● **Stated task**: Return every line of text in the material below word for word, leaving out the pictures.

● **Information given**:
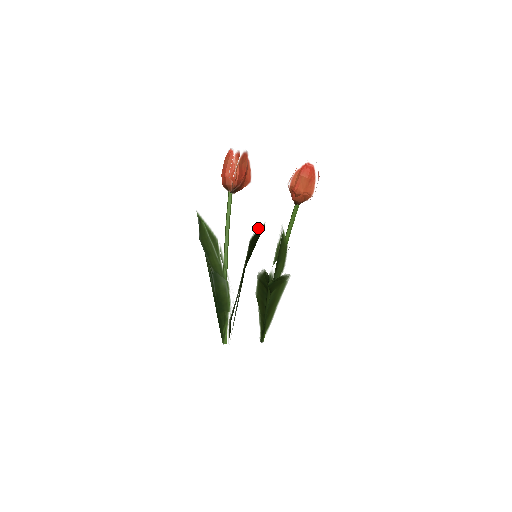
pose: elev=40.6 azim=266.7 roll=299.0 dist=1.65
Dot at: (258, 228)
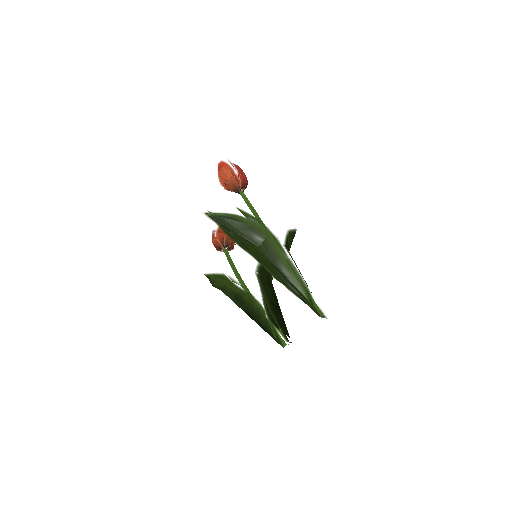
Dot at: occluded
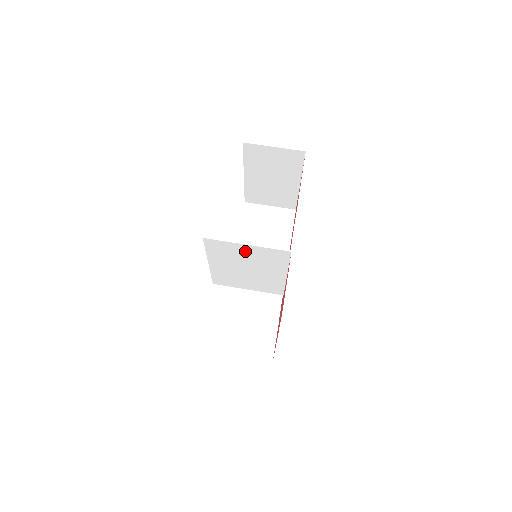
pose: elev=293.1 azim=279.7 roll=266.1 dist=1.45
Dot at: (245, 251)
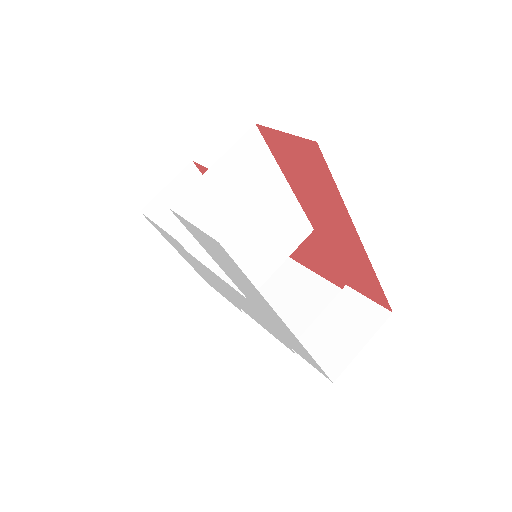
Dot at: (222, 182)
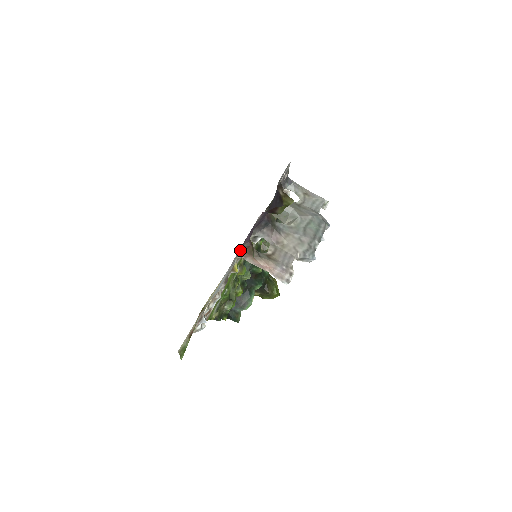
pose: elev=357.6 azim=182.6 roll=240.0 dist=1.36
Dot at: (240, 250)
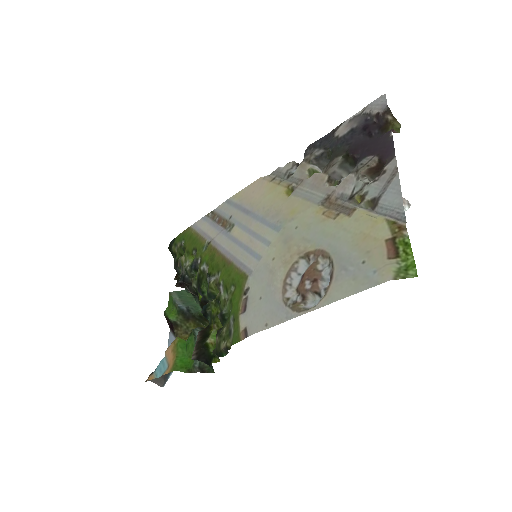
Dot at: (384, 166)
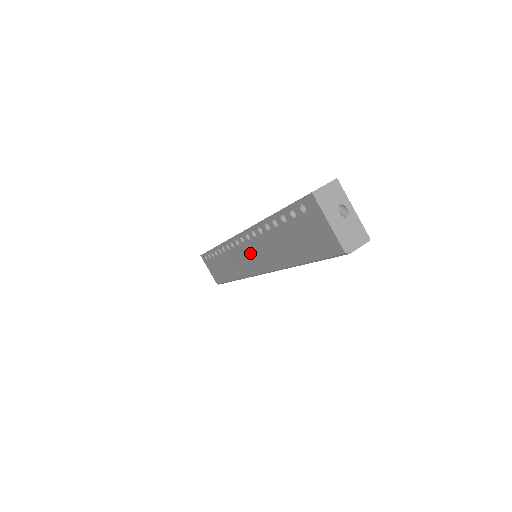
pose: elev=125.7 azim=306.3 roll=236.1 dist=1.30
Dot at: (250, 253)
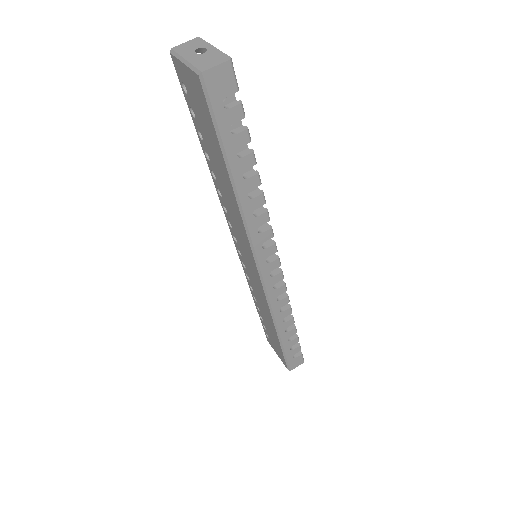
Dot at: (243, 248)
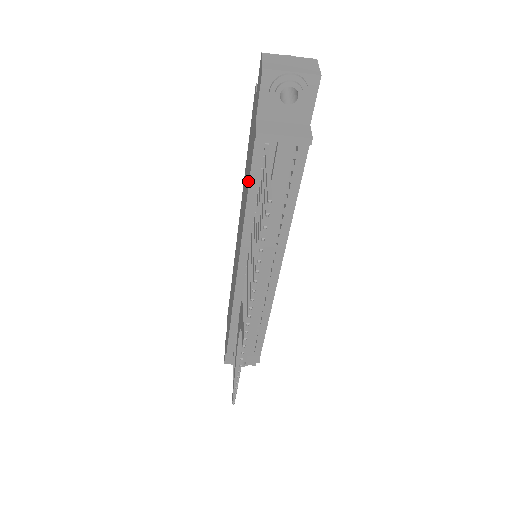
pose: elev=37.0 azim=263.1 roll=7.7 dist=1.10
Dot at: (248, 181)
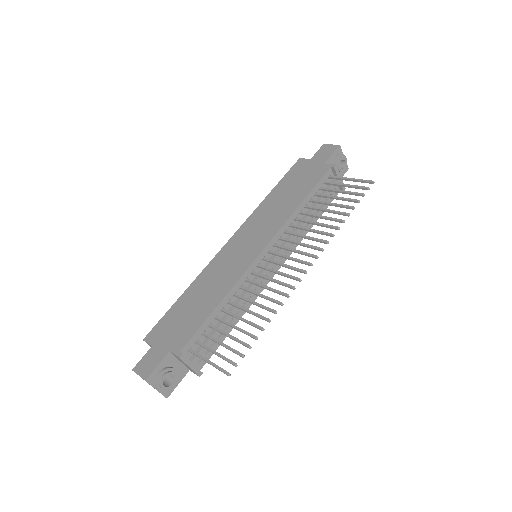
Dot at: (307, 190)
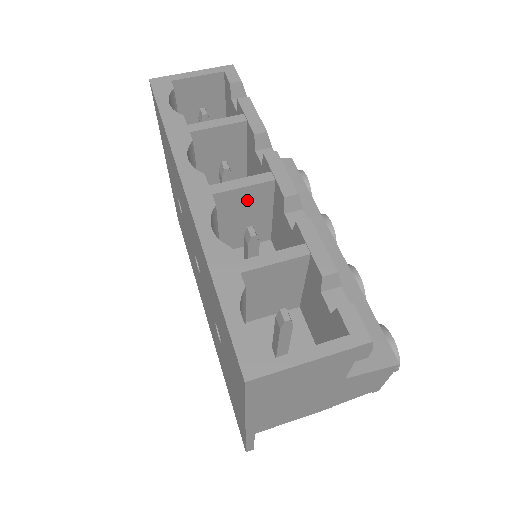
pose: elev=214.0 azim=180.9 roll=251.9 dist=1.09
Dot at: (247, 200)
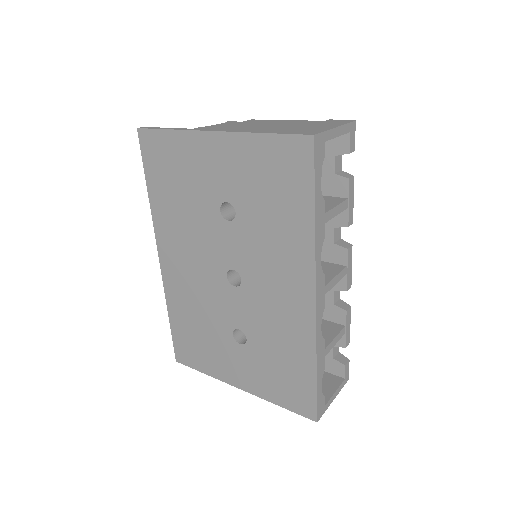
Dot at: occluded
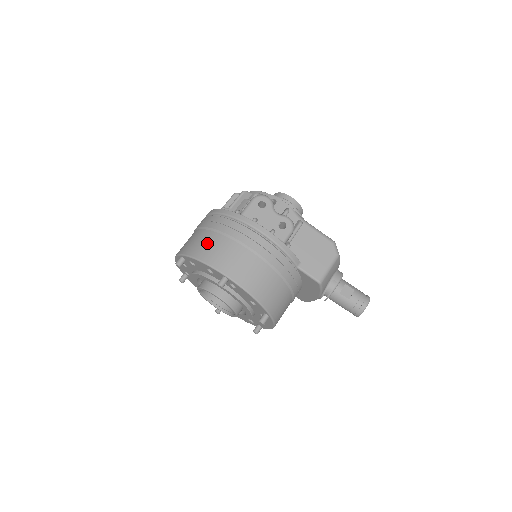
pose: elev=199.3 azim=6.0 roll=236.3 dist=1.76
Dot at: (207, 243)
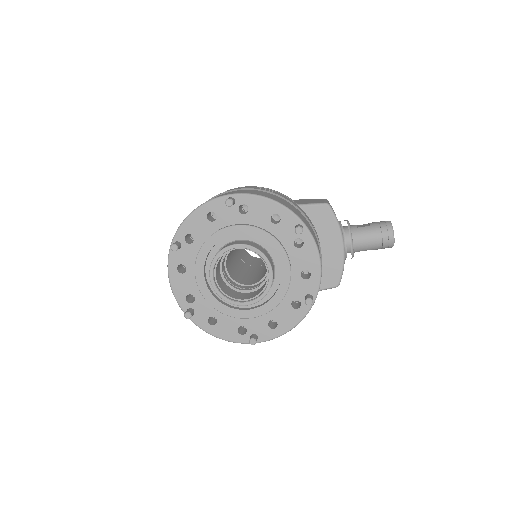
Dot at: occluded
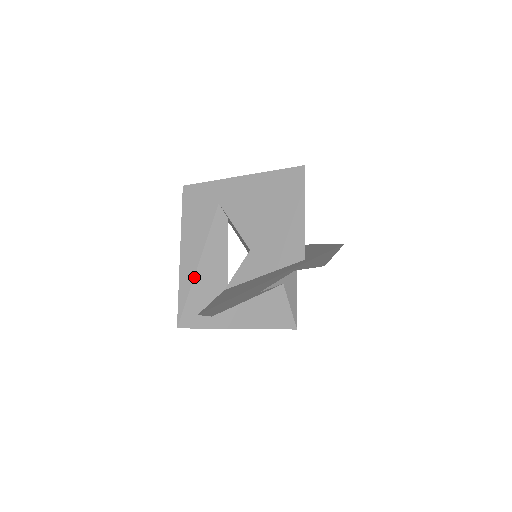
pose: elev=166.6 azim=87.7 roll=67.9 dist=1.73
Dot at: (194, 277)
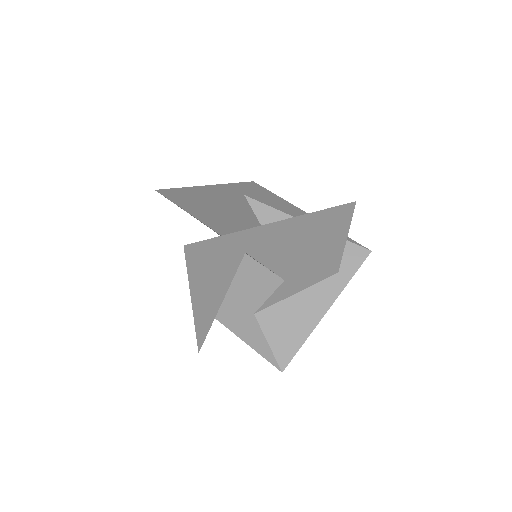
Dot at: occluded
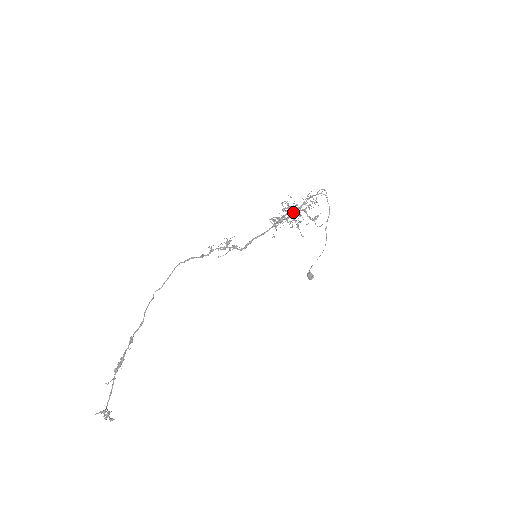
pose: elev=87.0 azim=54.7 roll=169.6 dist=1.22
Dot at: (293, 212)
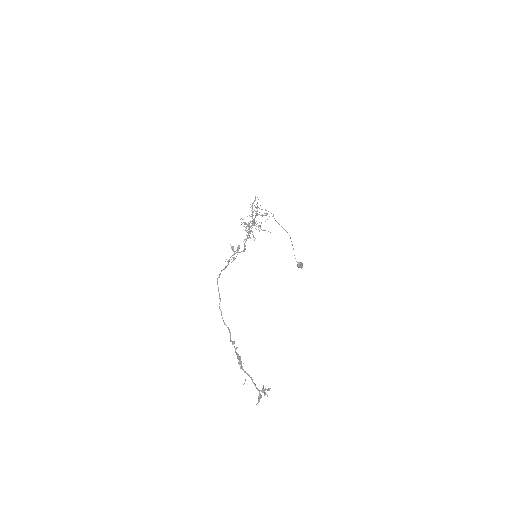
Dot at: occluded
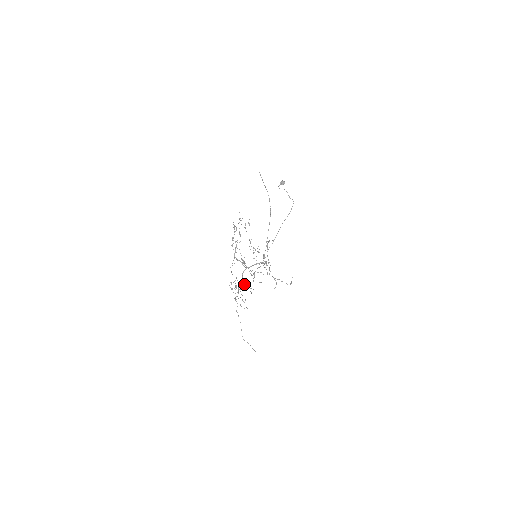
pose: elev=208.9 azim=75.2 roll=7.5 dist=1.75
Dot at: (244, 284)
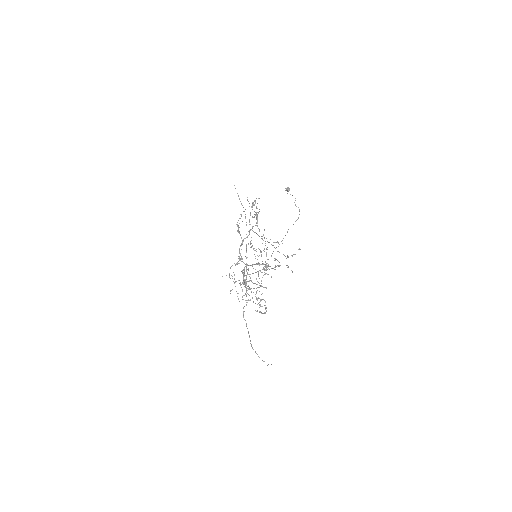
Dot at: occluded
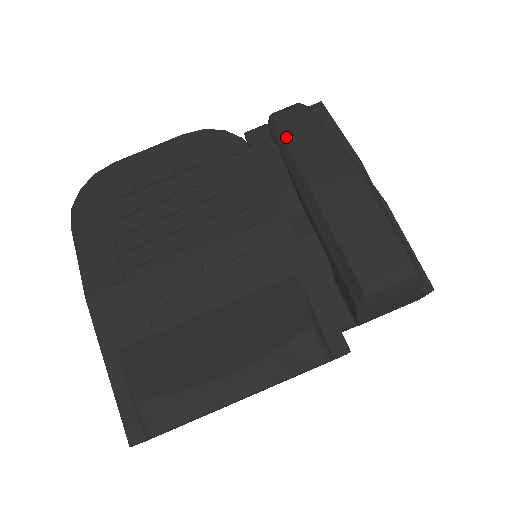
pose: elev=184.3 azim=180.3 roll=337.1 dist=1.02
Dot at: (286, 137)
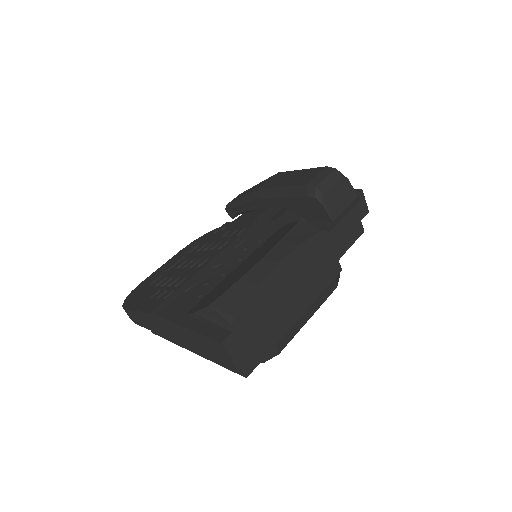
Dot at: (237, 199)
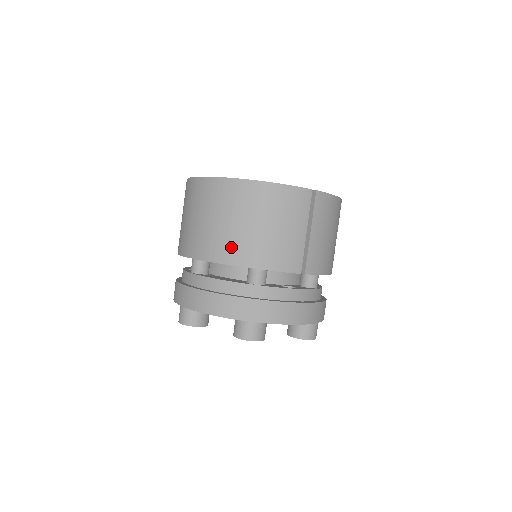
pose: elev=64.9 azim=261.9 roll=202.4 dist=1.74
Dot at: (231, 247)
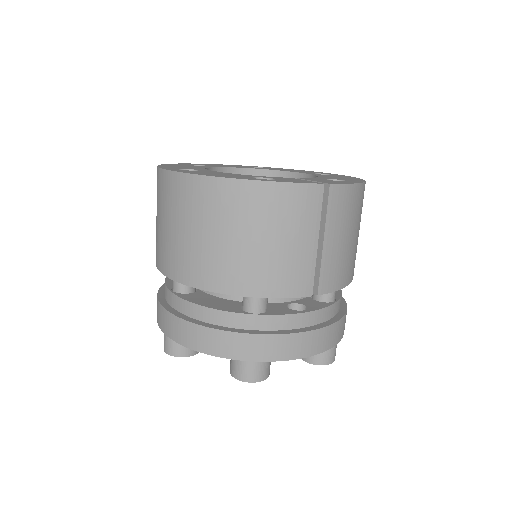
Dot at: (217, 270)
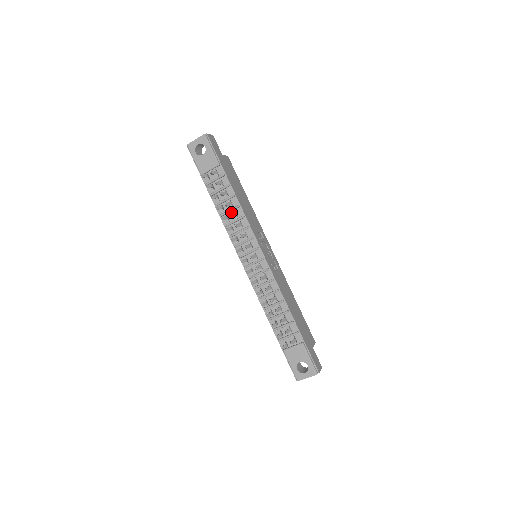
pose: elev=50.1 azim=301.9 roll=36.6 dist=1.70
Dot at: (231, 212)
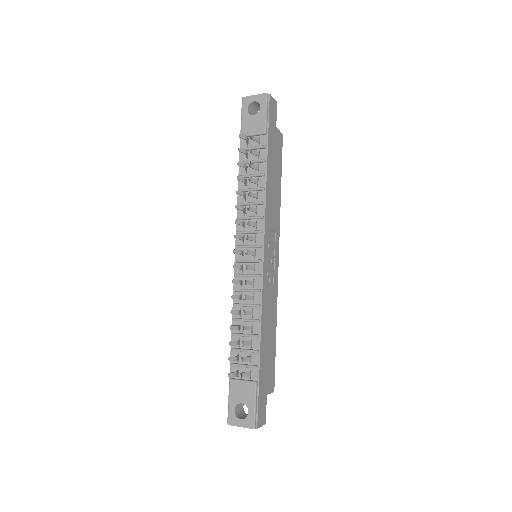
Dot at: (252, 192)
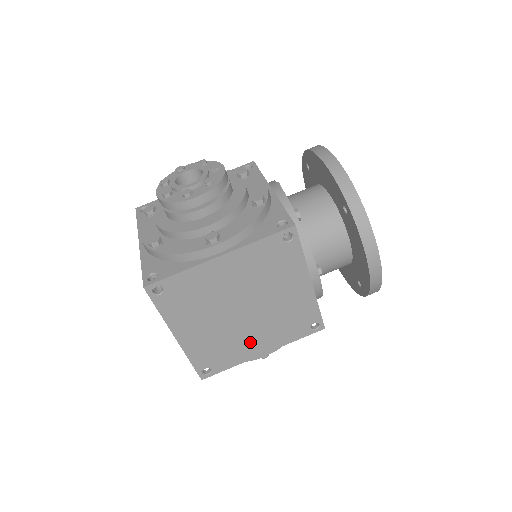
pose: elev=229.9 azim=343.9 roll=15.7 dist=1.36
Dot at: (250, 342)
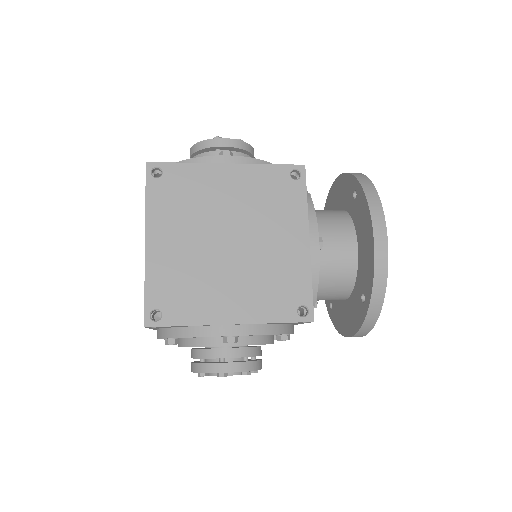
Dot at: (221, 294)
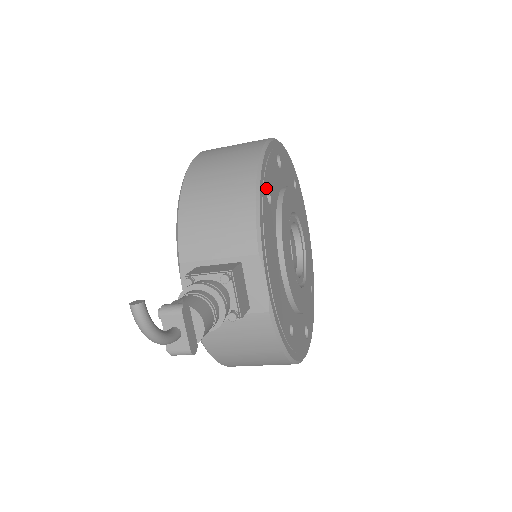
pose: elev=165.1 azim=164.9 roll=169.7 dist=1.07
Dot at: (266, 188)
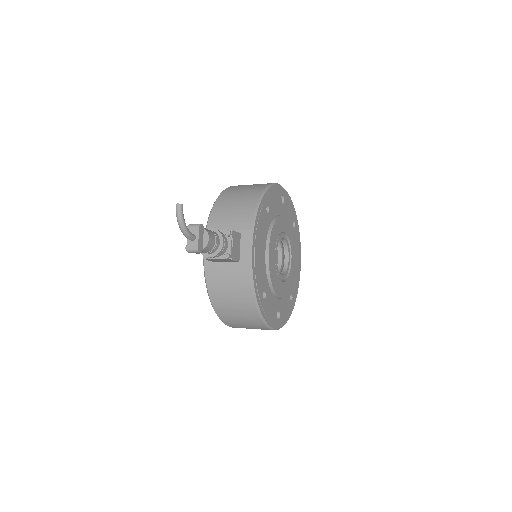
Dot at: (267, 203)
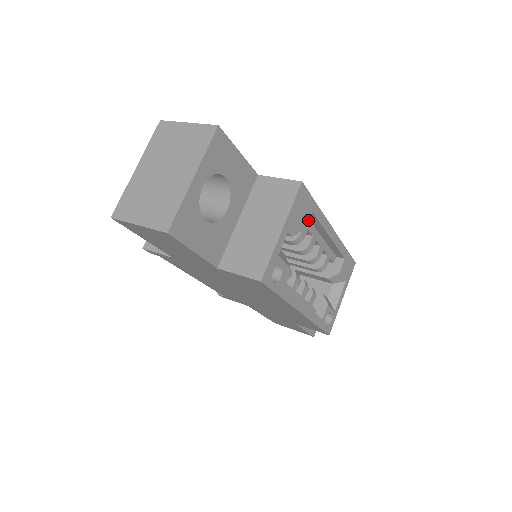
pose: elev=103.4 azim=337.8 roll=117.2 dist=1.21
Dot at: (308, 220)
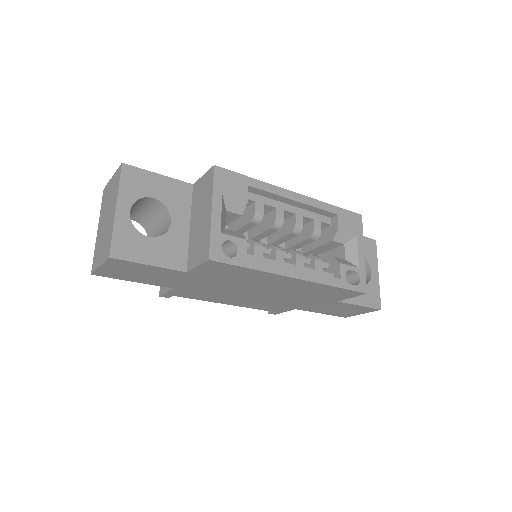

● **Finished answer**:
pose: elev=40.6 azim=266.7 roll=299.0 dist=1.65
Dot at: (258, 228)
Dot at: occluded
pose: elev=293.1 azim=279.7 roll=266.1 dist=1.45
Dot at: (245, 251)
Dot at: (222, 182)
pose: elev=357.6 azim=182.6 roll=240.0 dist=1.36
Dot at: (240, 250)
Dot at: (384, 166)
pose: elev=125.7 azim=306.3 roll=236.1 dist=1.30
Dot at: (250, 253)
Dot at: (243, 248)
pose: elev=37.0 azim=263.1 roll=7.7 dist=1.10
Dot at: (248, 181)
Dot at: (307, 190)
pose: elev=214.0 azim=180.9 roll=251.9 dist=1.09
Dot at: (247, 200)
Dot at: occluded
pose: elev=199.3 azim=6.0 roll=236.3 dist=1.76
Dot at: (207, 243)
Dot at: occluded
pose: elev=166.6 azim=87.7 roll=67.9 dist=1.73
Dot at: (194, 277)
Dot at: occluded
pose: elev=87.0 azim=54.7 roll=169.6 dist=1.22
Dot at: (293, 212)
Dot at: occluded
pose: elev=208.9 azim=75.2 roll=7.5 dist=1.75
Dot at: (244, 284)
Dot at: occluded
pose: elev=184.3 azim=180.3 roll=337.1 dist=1.02
Dot at: (286, 137)
Dot at: (237, 199)
pose: elev=64.9 azim=261.9 roll=202.4 dist=1.74
Dot at: (231, 247)
Dot at: (217, 270)
pose: elev=50.1 azim=301.9 roll=36.6 dist=1.70
Dot at: (231, 212)
Dot at: (252, 192)
pose: elev=229.9 azim=343.9 roll=15.7 dist=1.36
Dot at: (250, 342)
Dot at: (221, 294)
pose: elev=165.1 azim=164.9 roll=169.7 dist=1.07
Dot at: (266, 188)
Dot at: (267, 203)
pose: elev=103.4 azim=337.8 roll=117.2 dist=1.21
Dot at: (308, 220)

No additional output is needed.